This film is chilling on so many levels. It shows a Nazi commandant and his family living happily in their dream house literally at the wall to Auschwitz where hundreds of thousands of Jewish men, women and children were being exterminated on a daily basis.
Writer/Director Jonathan Glazer (Under the Skin, Sexy Beast, Birth) dove deep into research and captures the lethal activities using archival material, including testimonies from people who worked for the real Rudolf Höss and his wife Hedwig in 1943. The original buildings are now so old, Glazer had to recreate the house where the couple lived with their 5 children.
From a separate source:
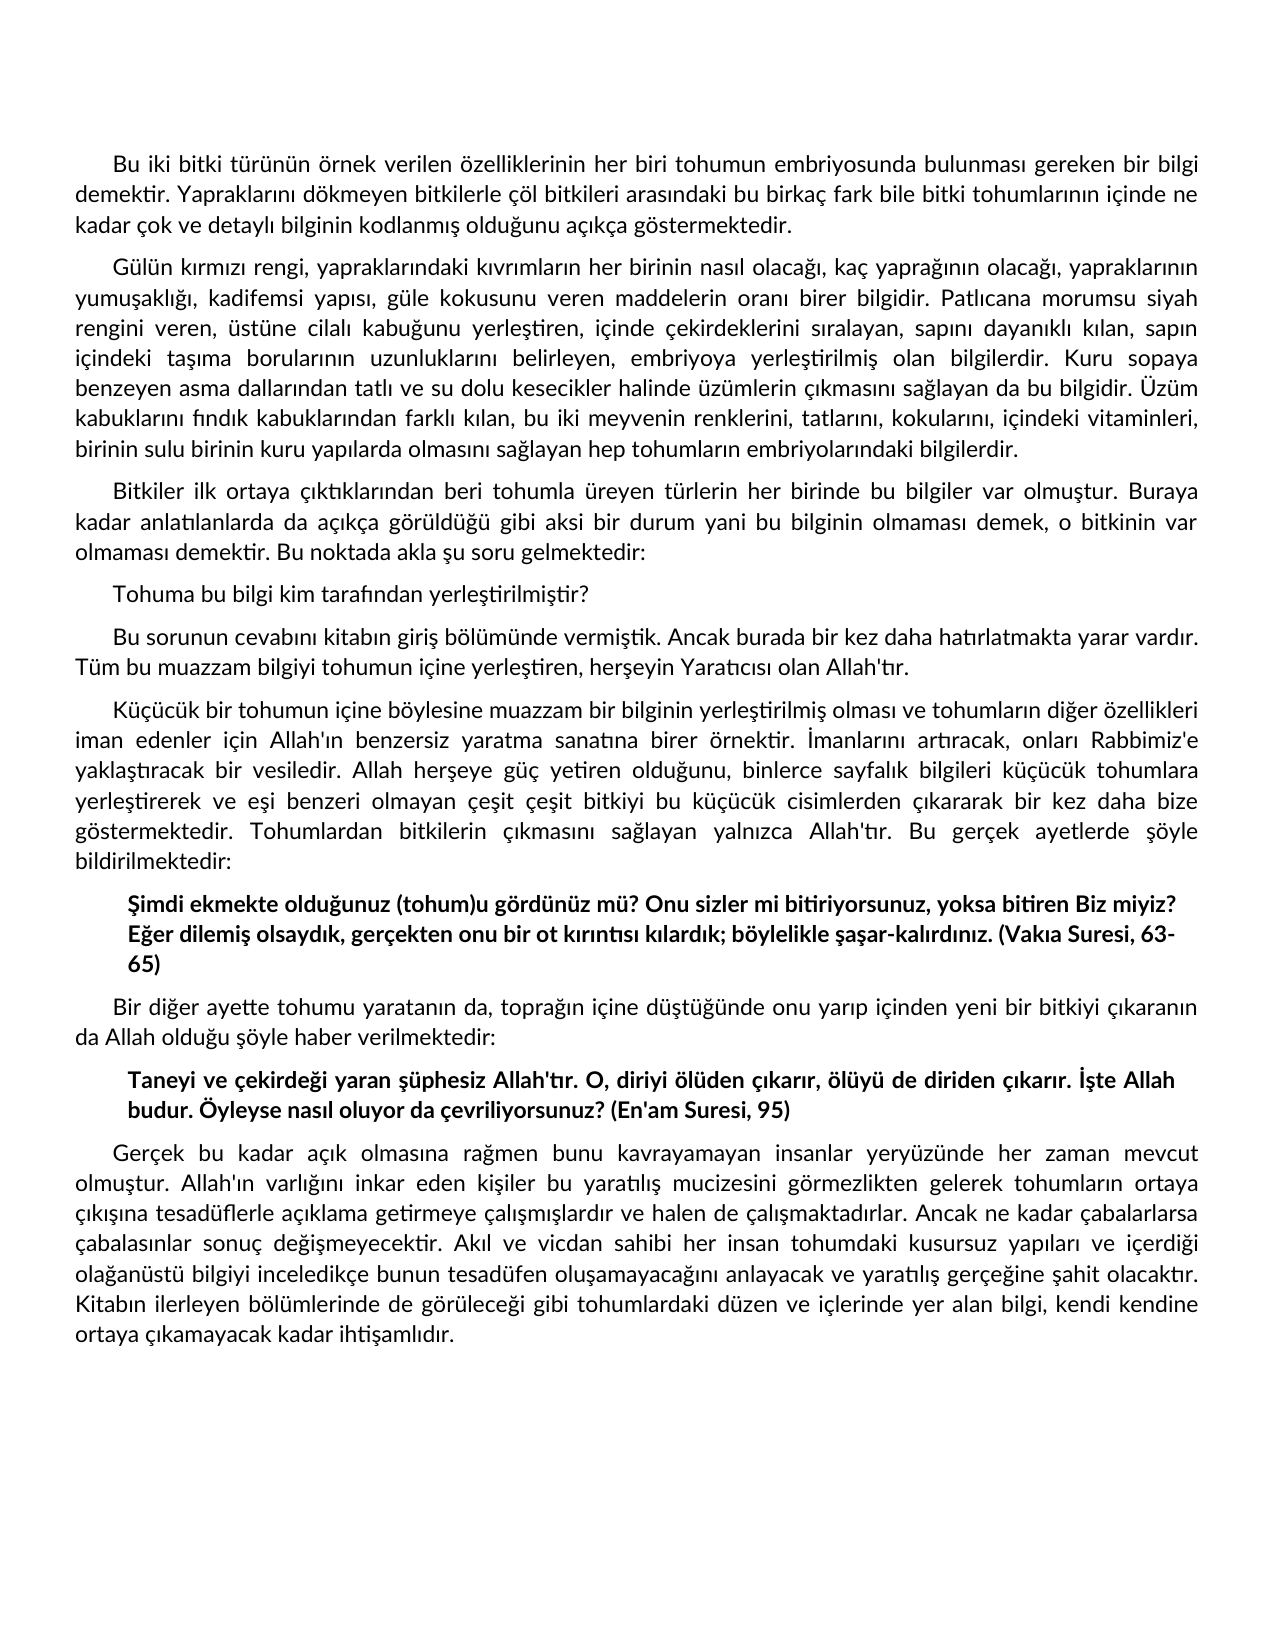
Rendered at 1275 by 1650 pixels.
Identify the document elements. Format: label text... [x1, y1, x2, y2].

However, a family still lives in that house.
The director presents a happy family playing, swimming, and laughing in their new, beautifully sunlit garden with a pool. But at the same time, the haunting sounds of death can be heard from behind the tall wall separating the Commandant’s home and the concentration camp he is overseeing. You can hear trains arriving, gun shots, screaming parents and children. Furnaces are blasting billowing black smoke up behind the high fence in total juxtaposition to the family living next door. It is so disturbing.
Watch Friedel at the Q & A we attended post screening of the film at The Chicago International Film Festival moderated by Chicago Tribune film critic, Michael Phillips. The actor talks about how intense the role was for him to play, how the film was shot and how important and relevant this film is with all of the violence occurring around the world today.
Glazer loosely based the story of the family on a book by Martin Amis that wasn’t even published when he first read it. This film is a joint production of the United States, the United Kingdom and Poland. Glazer cast Christian Friedel and Sandra Hüller who is also being noticed for her performance in Anatomy of a Fall this award season. The couple seem oblivious to what is actually happening on their doorstep. Hedwig isn’t bothered, and seems to thoroughly enjoy picking through the clothes, furs and jewelry that were confiscated from the Hungarian Jewish prisoners who are being exterminated. But it’s starting to affect Rudolf.
Höss is doing such a good job for the Fürher, he is offered a promotion to oversee all of the camps which would change their location and living situation. Hedwig protests strongly, not wanting to leave. She loves their home and her beautiful garden. We see the double life Rudolph is living sent to meetings with Nazi big whigs, away from Hedwig. He is still the loyal Nazi officer Glazer dresses in all the uniformed finery. He sports a haircut Friedel freely admitted hating, especially when Glazer decided to do reshoots which made Friedel keep the hairdo for an additional year.
Friedel liked the unusual way Glazer shot the film describing it like shooting an episode of “Brother.” It enabled Cinematographer Lukasz Źal to show bits and pieces of the family’s life by embedding 10 cameras from different angles around the house. There was no crew on the set. It creates realistic scenes of a busy household in different rooms as they get on with very normal activities, until you see the young boys getting ready for school say good-bye with a “Sieg Heil” salute.
This film is a slow, passive journey revealing what one family ignored happening in their own back yard. Jonathan Glazer creates a calm existence for a family in the shadow of the most horrific nightmare ever imagined. Now, with hate and violence re-emerging around the world, Glazer, Friedel and Hüller skillfully present this film about what happened in 1943 as a cautionary tale.